# Replacement remote for Denon 4308ci?



## JustDave1 (Mar 16, 2008)

This wonderful receiver has the most arcane remote I've ever used. After a year I still get lost in menus and accidentally screw things up. I often find it easier to walk over to the receiver to do something like rename an input or tune a new Internet station. 

Is there a remote that can be programmed to do most of the things this receiver is capable of? I have a couple of Harmony H659s which are fine for selecting a source and adjusting channel and volume, but I can't figure out how to use them to select Internet radio, or HD radio, or the iPod input. Would a Harmony One do this? Is something else better?

JustDave


----------



## salvasol (Oct 31, 2006)

JustDave1 said:


> This wonderful receiver has the most arcane remote I've ever used. After a year I still get lost in menus and accidentally screw things up. I often find it easier to walk over to the receiver to do something like rename an input or tune a new Internet station.
> 
> Is there a remote that can be program to do most of the things this receiver is capable of? I have a couple of Harmony H659s which are fine for selecting a source and adjusting channel and volume, but I can't figure out how to use them to select Internet radio, or HD radio, or the iPod input. Would a Harmony One do this? Is something else better?
> 
> JustDave


Did you programmed the Harmony to control your Denon??? ... according to specifications online it has a learning port for all functions :yes:

I have a Yamaha RXV2700 and I programmed an old Universal Control for most functions ...I can access the menu to make any set up, change input names, etc. :yes:


----------



## JustDave1 (Mar 16, 2008)

Thanks for your reply.

I know I can program many butttons with many functions and macros, but a bunch of unidentified, hard-to-remember butttons is what I already have. What I want is a button with a (custom?) label for each function. If all the functions were pre-programmed into the remote (or web programmable) and appeared on the remote lcd next to a button, that would be ideal. 

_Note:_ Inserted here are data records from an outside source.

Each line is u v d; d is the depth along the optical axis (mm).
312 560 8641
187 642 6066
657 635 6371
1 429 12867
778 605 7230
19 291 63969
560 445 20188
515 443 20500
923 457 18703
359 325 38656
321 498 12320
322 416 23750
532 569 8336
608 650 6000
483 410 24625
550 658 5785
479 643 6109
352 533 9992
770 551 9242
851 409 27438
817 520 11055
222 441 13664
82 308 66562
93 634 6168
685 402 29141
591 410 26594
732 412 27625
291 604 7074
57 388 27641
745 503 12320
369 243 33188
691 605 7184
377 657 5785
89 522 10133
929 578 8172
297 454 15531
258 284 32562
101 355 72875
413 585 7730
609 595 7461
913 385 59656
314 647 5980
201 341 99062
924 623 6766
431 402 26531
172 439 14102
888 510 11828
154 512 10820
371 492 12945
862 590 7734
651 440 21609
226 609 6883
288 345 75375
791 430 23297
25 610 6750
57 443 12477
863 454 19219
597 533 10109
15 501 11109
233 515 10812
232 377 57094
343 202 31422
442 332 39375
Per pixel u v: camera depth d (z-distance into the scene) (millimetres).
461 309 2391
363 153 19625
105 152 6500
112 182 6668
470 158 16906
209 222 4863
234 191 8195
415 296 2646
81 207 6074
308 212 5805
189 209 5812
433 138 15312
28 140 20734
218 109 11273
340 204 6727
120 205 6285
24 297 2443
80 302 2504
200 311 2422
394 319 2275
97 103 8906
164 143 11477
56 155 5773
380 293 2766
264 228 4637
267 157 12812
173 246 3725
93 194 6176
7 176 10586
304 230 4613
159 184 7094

For example, I would like a button marked "HD radio". When I push that I would like to see choices including "Tune Up" or "Scan Presets" or "Set Preset".

If I could then easily make an EQ change or turn on the speakers in the bedroom with only a few more button pushes, I would be in home theater heaven...

JustDave


----------



## salvasol (Oct 31, 2006)

Is this the same remote???









Looking at the picture it seems that it can be programmed and labeled any way you want ... :yes:

If it can't be done, you only option will be to get a better remote with a LCD screen :hide:


----------



## JustDave1 (Mar 16, 2008)

Yes, that's it.

Hmmm... now that I re-read the manual, it seems you're right. I'll try a little more programming tomorrow. Thanks for the tip and inspiration.

Justdave1


----------